-- Problem --
Look for "percentage" in each line of the entries, and return the matching lines.

-- Record excerpts --
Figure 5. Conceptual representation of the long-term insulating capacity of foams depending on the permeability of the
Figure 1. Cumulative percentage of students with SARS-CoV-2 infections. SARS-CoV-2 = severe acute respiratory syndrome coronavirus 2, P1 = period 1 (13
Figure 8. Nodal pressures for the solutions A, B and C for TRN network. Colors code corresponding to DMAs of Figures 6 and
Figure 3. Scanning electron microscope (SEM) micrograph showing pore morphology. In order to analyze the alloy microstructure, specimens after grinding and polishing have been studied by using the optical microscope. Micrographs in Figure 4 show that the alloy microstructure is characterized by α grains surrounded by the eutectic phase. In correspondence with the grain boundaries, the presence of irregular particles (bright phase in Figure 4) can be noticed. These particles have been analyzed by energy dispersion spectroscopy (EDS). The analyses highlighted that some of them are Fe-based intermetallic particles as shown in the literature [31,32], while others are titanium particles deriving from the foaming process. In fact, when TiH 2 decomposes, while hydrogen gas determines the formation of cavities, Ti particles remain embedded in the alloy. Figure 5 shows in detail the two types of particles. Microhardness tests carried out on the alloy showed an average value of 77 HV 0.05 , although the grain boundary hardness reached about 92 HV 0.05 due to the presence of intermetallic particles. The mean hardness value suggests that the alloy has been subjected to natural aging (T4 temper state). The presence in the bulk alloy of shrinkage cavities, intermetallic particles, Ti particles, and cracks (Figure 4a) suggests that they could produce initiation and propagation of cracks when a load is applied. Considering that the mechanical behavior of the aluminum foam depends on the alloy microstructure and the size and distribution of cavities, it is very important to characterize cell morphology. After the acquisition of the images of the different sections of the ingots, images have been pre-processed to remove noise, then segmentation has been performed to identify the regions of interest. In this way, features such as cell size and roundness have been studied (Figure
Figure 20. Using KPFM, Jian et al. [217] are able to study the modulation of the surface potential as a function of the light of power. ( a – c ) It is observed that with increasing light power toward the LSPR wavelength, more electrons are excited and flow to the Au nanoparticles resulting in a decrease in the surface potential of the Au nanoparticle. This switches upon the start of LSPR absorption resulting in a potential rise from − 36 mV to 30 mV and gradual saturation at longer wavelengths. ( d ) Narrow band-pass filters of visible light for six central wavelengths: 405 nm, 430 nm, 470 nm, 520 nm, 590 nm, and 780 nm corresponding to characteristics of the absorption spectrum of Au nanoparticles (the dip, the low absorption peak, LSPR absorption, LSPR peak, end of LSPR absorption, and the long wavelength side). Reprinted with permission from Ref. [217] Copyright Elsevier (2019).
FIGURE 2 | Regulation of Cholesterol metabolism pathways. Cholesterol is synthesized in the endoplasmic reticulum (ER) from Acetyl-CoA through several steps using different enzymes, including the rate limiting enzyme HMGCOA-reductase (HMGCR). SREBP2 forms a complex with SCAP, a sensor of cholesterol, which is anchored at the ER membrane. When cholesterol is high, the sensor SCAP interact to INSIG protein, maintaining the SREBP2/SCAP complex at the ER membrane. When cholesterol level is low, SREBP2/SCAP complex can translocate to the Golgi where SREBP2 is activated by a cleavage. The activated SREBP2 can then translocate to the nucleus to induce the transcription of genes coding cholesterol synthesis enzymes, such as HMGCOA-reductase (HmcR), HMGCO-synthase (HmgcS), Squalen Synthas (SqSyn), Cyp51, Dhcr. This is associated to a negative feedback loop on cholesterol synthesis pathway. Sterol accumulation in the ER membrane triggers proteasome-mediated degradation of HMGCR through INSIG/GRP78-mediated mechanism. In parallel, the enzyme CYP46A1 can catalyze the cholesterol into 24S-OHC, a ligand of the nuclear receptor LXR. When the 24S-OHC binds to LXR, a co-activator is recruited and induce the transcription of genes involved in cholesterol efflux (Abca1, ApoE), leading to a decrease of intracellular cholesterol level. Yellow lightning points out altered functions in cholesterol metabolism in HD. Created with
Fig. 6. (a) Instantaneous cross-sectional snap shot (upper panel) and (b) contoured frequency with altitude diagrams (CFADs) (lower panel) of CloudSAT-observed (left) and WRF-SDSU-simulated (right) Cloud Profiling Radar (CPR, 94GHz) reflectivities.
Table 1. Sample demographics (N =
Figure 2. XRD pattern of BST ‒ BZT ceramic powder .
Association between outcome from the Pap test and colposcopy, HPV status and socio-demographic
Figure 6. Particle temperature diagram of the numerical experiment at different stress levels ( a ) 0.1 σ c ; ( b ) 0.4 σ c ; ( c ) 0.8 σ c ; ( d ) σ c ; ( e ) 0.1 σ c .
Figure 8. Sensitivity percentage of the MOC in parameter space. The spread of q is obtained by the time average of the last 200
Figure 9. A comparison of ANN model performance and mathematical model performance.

-- Task result --
Figure 1. Cumulative percentage of students with SARS-CoV-2 infections. SARS-CoV-2 = severe acute respiratory syndrome coronavirus 2, P1 = period 1 (13
Figure 8. Sensitivity percentage of the MOC in parameter space. The spread of q is obtained by the time average of the last 200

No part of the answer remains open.